Provided text:
******************************
With an open approach to XDR, on the other hand, "we firmly believe it drives the best security outcomes for our customers," he said. "It's going to give you the widest possible aperture."

End point advantage

At Trellix, the company formed through the merger of McAfee Enterprise and FireEye, CEO Bryan Palma pointed to XDR as the vendor's biggest opportunity looking ahead. The company's core strategy following its rebranding announcement in January has been seeking to become the leading player in XDR, in fact, by integrating both native tools and an open XDR approach.

XDR is "not next-gen SIEM. It's not next-gen end point [security]. It's broader. It's a platform,” Palma said. "It's bringing together your capabilities to create a next-level architecture — which is very different than, 'This is the next SIEM.’”

That being said, there are certain elements that any XDR provider should be expected to offer, namely, end point detection and security operations capabilities, according to Palma.

"I just don't know how you're a viable player [in XDR] if you don't have an end point," he said. "I think to be a true XDR, you've got to have end point capabilities."

In terms of security operations, XDR should be able to automatically correlate security issues detected across different environments and present the findings to security analysts for further investigation, Palma said.

CrowdStrike's Sentonas goes a step further in his criteria for what constitutes true XDR: Not only should XDR be able to cut across all of a customer's environments, but there should be essentially no difference between the data coming in from different vendors' tools, allowing for detections that work effectively regardless of the data source.

"The problem we believe we should be solving with XDR is not to just bring in third-party data, but to actually do something meaningful with it, and that is to focus on automated detections," Sentonas said.

Doing this entails a concerted effort around ensuring that the security data "all works the same. It all looks the same. The language between all the vendors, if you will, is exactly the same," he said. The benefit is that machine learning models "should work the same way on another vendor's data as it does on ours."

Many XDR vendors, however, are not treating the data in this way, so they can't extend all of their native detection and response capabilities to third-party tools, Sentonas said.

Automated response

A number of XDR vendors fall short when it comes to the "response" portion of extended detection and response, according to Nicholas Warner, president of Security at SentinelOne.

"That is the difference between XDR and SIEM," Warner said. "Anyone can generate an alert. Not just anyone can actually orchestrate a response — and then make that an automatic response and an effective response."
******************************
Goal of the exercise: According to the text on XDR, which two companies merged to form Trellix?

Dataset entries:
******************************
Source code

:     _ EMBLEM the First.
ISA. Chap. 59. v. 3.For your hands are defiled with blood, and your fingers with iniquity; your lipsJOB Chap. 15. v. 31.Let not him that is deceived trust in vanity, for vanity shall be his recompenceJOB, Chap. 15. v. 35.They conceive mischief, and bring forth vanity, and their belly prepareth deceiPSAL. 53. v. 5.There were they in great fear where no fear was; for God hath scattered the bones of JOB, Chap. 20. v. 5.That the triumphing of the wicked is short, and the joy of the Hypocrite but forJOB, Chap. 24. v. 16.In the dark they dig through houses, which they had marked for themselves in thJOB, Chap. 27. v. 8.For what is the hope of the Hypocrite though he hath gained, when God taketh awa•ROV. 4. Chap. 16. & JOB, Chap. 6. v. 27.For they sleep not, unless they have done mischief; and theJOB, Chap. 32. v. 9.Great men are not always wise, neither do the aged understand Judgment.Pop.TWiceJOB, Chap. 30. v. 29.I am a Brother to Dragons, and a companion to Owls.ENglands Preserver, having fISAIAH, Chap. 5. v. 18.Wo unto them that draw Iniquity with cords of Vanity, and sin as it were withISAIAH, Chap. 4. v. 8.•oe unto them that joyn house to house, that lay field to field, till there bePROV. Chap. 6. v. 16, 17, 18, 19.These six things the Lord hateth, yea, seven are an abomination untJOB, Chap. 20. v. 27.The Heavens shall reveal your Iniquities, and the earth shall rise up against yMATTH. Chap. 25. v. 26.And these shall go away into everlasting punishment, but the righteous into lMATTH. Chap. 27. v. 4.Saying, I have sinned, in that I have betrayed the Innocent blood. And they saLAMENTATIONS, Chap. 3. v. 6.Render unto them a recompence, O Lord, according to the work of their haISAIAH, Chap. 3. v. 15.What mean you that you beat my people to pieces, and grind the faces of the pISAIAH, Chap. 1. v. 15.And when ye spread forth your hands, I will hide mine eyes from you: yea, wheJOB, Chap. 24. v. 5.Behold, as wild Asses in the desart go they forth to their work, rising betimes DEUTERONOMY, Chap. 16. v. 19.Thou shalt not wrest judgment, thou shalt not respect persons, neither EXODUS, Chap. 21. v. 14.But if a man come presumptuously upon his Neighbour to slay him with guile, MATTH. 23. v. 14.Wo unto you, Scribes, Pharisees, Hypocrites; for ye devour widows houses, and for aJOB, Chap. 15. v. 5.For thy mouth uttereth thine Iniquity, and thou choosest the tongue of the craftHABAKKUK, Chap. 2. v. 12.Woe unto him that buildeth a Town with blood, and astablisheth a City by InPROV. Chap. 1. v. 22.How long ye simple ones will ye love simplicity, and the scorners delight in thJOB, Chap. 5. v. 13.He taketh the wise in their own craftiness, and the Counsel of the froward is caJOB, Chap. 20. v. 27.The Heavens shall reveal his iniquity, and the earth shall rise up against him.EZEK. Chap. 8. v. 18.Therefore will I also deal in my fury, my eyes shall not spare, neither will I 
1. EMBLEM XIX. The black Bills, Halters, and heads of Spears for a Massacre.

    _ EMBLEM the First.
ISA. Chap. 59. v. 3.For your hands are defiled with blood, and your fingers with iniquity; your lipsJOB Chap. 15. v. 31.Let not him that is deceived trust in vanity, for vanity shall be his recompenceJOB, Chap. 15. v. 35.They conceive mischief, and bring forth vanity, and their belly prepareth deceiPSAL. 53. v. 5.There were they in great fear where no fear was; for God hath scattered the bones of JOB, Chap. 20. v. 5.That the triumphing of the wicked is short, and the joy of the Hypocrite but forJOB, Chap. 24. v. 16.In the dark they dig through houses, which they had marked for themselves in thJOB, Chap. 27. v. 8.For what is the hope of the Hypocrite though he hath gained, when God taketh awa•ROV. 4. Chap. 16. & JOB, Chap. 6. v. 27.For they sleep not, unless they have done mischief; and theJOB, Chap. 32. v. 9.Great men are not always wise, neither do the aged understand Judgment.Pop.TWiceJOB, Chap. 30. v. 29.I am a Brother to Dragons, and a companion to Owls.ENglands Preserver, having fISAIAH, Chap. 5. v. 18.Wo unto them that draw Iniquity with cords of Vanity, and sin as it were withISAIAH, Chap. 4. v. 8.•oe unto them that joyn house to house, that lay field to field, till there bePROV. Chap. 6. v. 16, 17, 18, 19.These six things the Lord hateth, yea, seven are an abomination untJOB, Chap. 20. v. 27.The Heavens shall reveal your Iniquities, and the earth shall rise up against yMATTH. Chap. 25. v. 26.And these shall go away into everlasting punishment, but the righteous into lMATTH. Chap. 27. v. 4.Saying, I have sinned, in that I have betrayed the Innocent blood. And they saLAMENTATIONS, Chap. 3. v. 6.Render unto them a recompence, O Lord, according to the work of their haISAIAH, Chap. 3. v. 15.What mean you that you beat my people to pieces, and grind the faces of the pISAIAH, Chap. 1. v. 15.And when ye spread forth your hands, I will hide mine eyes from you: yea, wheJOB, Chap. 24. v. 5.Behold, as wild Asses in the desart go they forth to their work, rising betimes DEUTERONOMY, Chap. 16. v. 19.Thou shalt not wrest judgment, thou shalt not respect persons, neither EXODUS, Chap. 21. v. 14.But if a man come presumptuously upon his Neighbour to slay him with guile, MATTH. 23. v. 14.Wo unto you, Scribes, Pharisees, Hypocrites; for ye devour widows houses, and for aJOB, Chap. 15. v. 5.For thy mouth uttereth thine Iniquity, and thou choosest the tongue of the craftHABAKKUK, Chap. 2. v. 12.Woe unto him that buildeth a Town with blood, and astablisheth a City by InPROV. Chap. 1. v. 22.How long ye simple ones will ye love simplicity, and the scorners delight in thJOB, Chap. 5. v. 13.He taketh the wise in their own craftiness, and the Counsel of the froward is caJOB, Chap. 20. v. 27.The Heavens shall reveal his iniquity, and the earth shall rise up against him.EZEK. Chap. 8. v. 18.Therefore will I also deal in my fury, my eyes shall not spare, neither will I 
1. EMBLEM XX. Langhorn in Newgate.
******************************
Answer to this task: McAfee Enterprise and FireEye.